Come negli albori e negli “anni d’oro” della Sacra corona unita, c’è un filo criminale che unisce le province di Lecce e Brindisi, con le frange locali della criminalità organizzata pronte a contendersi il mercato della droga, oggi come ieri il canale più redditizio e incrollabile (a dispetto di ogni crisi economica) tra le attività illecite.
E’ quanto emerge dalla relazione, relativa al secondo semestre del 2012, della Direzione investigativa antimafia, che traccia la consueta analisi delle province salentine. Lo stesso procuratore di Lecce Cataldo Motta ha evidenziato, a margine di una recente operazione, come sia Torchiarolo (comune al confine tra le province di Lecce e Brindisi) uno dei centri nevralgici nel traffico di sostanze stupefacenti.

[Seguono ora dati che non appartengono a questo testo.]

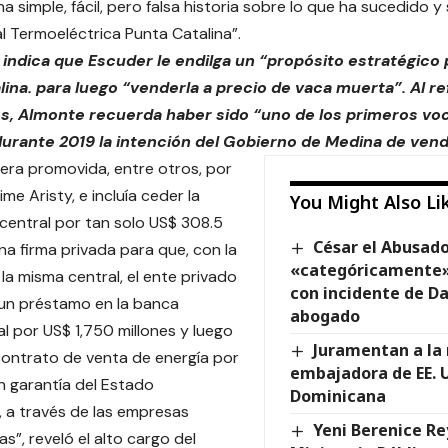
na simple, fácil, pero falsa historia sobre lo que ha sucedido
al Termoeléctrica Punta Catalina”.
 indica que Escuder le endilga un “propósito estratégico
lina. para luego “venderla a precio de vaca muerta”. Al re
, Almonte recuerda haber sido “uno de los primeros vo
durante 2019 la intención del Gobierno de Medina de vend
era promovida, entre otros, por
ime Aristy, e incluía ceder la
You Might Also Li
 central por tan solo US$ 308.5
César el Abusad
una firma privada para que, con la
«categóricamente»
 la misma central, el ente privado
con incidente de Da
un préstamo en la banca
abogado
al por US$ 1,750 millones y luego
Juramentan a la
contrato de venta de energía por
embajadora de EE. 
 garantía del Estado
Dominicana
 a través de las empresas
Yeni Berenice Re
as”, reveló el alto cargo del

“Nel Salento – si legge nella relazione – lo spaccio delle sostanze stupefacenti, l’usura e le estorsioni rappresentano le maggiori fonti di guadagno del network criminale, sul quale i capi storici della Sacra corona unita, benché detenuti, continuano a mantenere un forte ascendente”. I recenti fatti di sangue e le cronache degli ultimi mesi dimostrano, del resto, come tra le “nuove leve” non siano emersi (grazie anche alla pronta ed efficace risposta di magistratura e forze dell’ordine) personaggi in grado di riempire il vuoto di potere creato da arresti e condanne che hanno decapitato la criminalità organizzata locale.
Come già accaduto negli anni Novanta, sono le rapine uno dei canali di approvvigionamento preferiti per incamerare denaro utile a garantire assistenza ai detenuti e i loro nuclei familiari, sostegno a eventuali latitanti e da reinvestire nel traffico di sostanze stupefacenti. “I locali sodalizi – evidenzia la Dia – sono altresì dediti alle rapine ai danni di stazioni di servizio, supermercati e farmacie, come fonte immediata di liquidità”.
Riguardo alle lotte intestine e la recrudescenza di fatti di sangue e sparatorie, si sottolinea come “alcuni episodi intimidatori e violenti registrati nelle province salentine non lasciano escludere l’insistenza di criticità tra soggetti antagonisti”, soprattutto nel capoluogo e nei comuni di Squinzano e Galatone. “La disarticolazione investigativa e giudiziaria dei gruppi di tramandata appartenenza alla Sacra corona unita – si legge ancora nella relazione – e l’opzione collaborativa scelta da alcuni dei loro esponenti di vertice, hanno generato un riposizionamento degli equilibri in cui si distinguono soggetti emergenti”.
“Nella provincia – scrivono ancora gli inquirenti – il clan Tornese controlla le attività illecite del versante occidentale ed esercita la propria pressione criminale fino al basso Salento”.